The extent to which companies protect the privacy of their underage users or consumers is increasingly subject to regulatory scrutiny, and one of the main focuses is transparency. This is evidenced, for example, by the fine of 750,000 euros that the Dutch Data Protection Authority (DPA) imposed on TikTok on July 22 for failure to comply with its transparency obligations. You can find the decision here (only in Dutch). In particular, the Data Protection Agency found that TikTok has violated its obligation to use clear and simple language by providing information only in English to its users, who are mostly children. TikTok is appealing the fine, but the decision is an important reminder for companies to ensure their privacy policy is worded appropriately for the intended audience.

After Brexit, the decision will be less relevant for UK companies that only focus on the domestic market. However, it will still be very important for any UK (or other non-EEA) company to fall under the extraterritoriality provisions of the EU version of the GDPR. In particular, all companies providing services to children residing in the EEA should be aware of this.

The DPA’s decision is part of a broader move to improve children’s online protection. The UK has the Online Safety Bill which, among other things, focuses on preventing child abuse online. Additionally, there is the ICO Children’s Code (the Code), which contains a variety of measures that companies should take to ensure that the privacy of children whose personal data they are processing is protected. This includes standard settings for the processing of children’s data that offer a high level of data protection, such as The ICO has published a number of helpful resources on the Code, including a recent blog post that focuses on the concept of “the best interests of the child”.

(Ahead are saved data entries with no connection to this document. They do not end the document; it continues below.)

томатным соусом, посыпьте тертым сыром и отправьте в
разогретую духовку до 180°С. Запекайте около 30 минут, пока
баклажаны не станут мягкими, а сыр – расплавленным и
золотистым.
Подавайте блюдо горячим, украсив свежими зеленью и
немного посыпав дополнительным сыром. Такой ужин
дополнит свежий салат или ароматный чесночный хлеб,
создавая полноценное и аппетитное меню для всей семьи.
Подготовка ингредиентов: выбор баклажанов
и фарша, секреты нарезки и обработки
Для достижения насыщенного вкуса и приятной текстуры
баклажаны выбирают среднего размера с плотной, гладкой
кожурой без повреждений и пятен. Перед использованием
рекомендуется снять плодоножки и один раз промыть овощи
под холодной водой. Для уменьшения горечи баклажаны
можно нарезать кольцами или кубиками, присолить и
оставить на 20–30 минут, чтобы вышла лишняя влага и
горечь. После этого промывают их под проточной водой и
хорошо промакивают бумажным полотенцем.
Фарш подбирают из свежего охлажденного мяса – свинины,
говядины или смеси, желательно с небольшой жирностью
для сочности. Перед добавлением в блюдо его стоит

The Code contains a separate section on transparency which, like the Dutch Data Protection Authority, emphasizes the importance of clear and simple language. For example, companies should provide “bite-sized” information rather than lengthy explanations. In addition, the use of charts, cartoons, graphs, video and audio content is recommended. The code came into effect at the beginning of September last year, but the ICO granted a one-year grace period that ends in just under a month, on September 2, 2021.

Which particular approach to transparency is appropriate will inevitably depend on the specific circumstances, including whether the service is aimed at very young children or adolescents who have different “levels of maturity” and different understandings of data protection and their rights. It is clear, however, that companies can no longer take a unified approach to privacy notices if their audience is at least partially made up of children. Since the Dutch fine has been imposed and the ICO Children’s Code is about to come into force, these companies (both in the EU and UK) should double-check their communications to ensure that they are sufficiently transparent and clear.

The Children’s Code “will leave online service providers in no doubt what is expected of them when it comes to maintaining children’s personal data. UK Information Officer).